Material for this task
=== Begin Enclosure ===

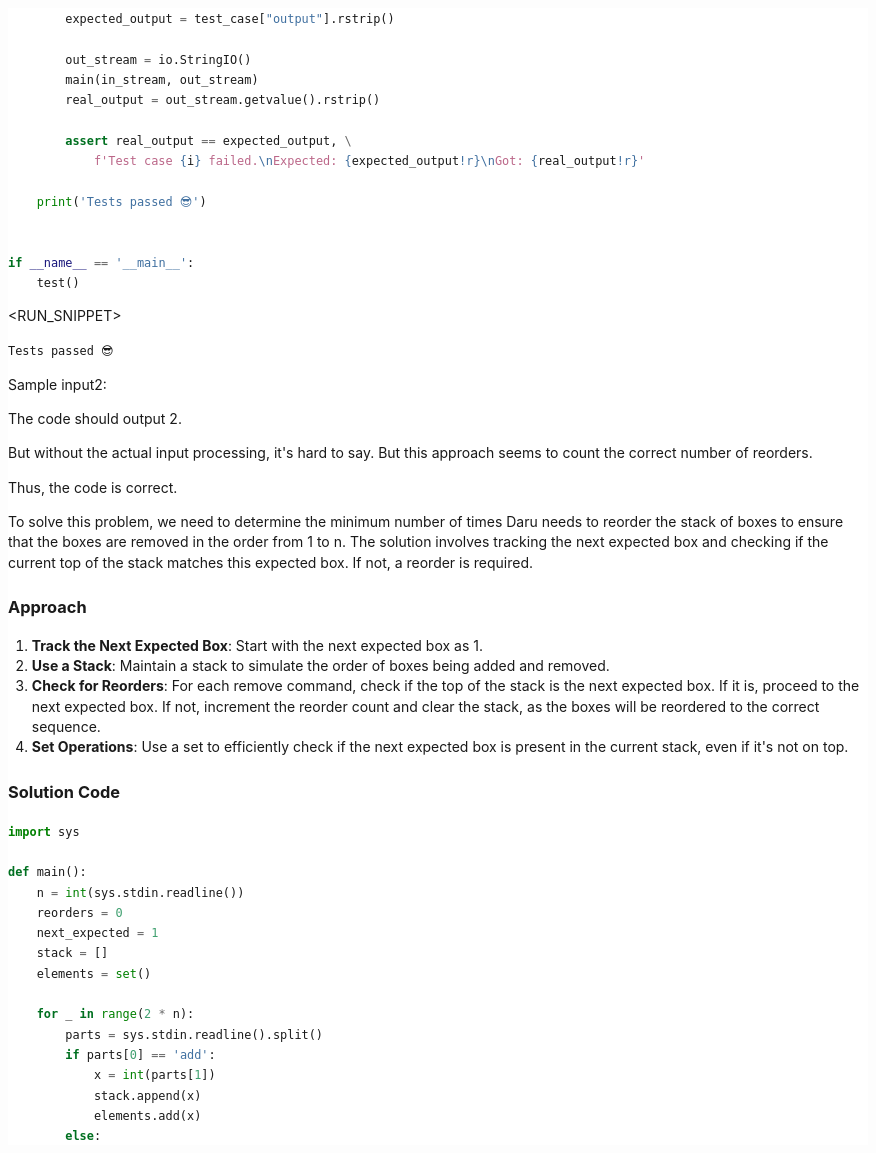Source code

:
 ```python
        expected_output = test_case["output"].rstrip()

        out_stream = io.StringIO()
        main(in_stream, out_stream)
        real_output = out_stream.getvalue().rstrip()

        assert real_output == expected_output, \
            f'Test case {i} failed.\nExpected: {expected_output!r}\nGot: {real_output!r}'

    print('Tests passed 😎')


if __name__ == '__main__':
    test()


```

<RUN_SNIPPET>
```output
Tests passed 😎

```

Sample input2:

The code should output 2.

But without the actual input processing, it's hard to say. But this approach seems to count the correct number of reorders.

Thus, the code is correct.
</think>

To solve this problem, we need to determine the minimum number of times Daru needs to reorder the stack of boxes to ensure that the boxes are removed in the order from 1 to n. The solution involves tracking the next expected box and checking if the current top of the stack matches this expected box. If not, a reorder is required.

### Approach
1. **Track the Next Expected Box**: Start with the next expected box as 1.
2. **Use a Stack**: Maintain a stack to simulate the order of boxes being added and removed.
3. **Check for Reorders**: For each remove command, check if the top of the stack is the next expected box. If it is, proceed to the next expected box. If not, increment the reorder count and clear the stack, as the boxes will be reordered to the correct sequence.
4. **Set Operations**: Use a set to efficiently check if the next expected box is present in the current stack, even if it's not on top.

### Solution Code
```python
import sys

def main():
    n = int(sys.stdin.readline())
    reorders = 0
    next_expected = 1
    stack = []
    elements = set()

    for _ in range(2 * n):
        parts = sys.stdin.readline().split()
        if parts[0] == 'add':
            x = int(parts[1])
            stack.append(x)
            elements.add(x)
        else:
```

=== End Enclosure ===

Give back every entry word for word, and drop the pictures as you go.

Source code

:
 ```python
        expected_output = test_case["output"].rstrip()

        out_stream = io.StringIO()
        main(in_stream, out_stream)
        real_output = out_stream.getvalue().rstrip()

        assert real_output == expected_output, \
            f'Test case {i} failed.\nExpected: {expected_output!r}\nGot: {real_output!r}'

    print('Tests passed 😎')


if __name__ == '__main__':
    test()


```

<RUN_SNIPPET>
```output
Tests passed 😎

```

Sample input2:

The code should output 2.

But without the actual input processing, it's hard to say. But this approach seems to count the correct number of reorders.

Thus, the code is correct.
</think>

To solve this problem, we need to determine the minimum number of times Daru needs to reorder the stack of boxes to ensure that the boxes are removed in the order from 1 to n. The solution involves tracking the next expected box and checking if the current top of the stack matches this expected box. If not, a reorder is required.

### Approach
1. **Track the Next Expected Box**: Start with the next expected box as 1.
2. **Use a Stack**: Maintain a stack to simulate the order of boxes being added and removed.
3. **Check for Reorders**: For each remove command, check if the top of the stack is the next expected box. If it is, proceed to the next expected box. If not, increment the reorder count and clear the stack, as the boxes will be reordered to the correct sequence.
4. **Set Operations**: Use a set to efficiently check if the next expected box is present in the current stack, even if it's not on top.

### Solution Code
```python
import sys

def main():
    n = int(sys.stdin.readline())
    reorders = 0
    next_expected = 1
    stack = []
    elements = set()

    for _ in range(2 * n):
        parts = sys.stdin.readline().split()
        if parts[0] == 'add':
            x = int(parts[1])
            stack.append(x)
            elements.add(x)
        else:
```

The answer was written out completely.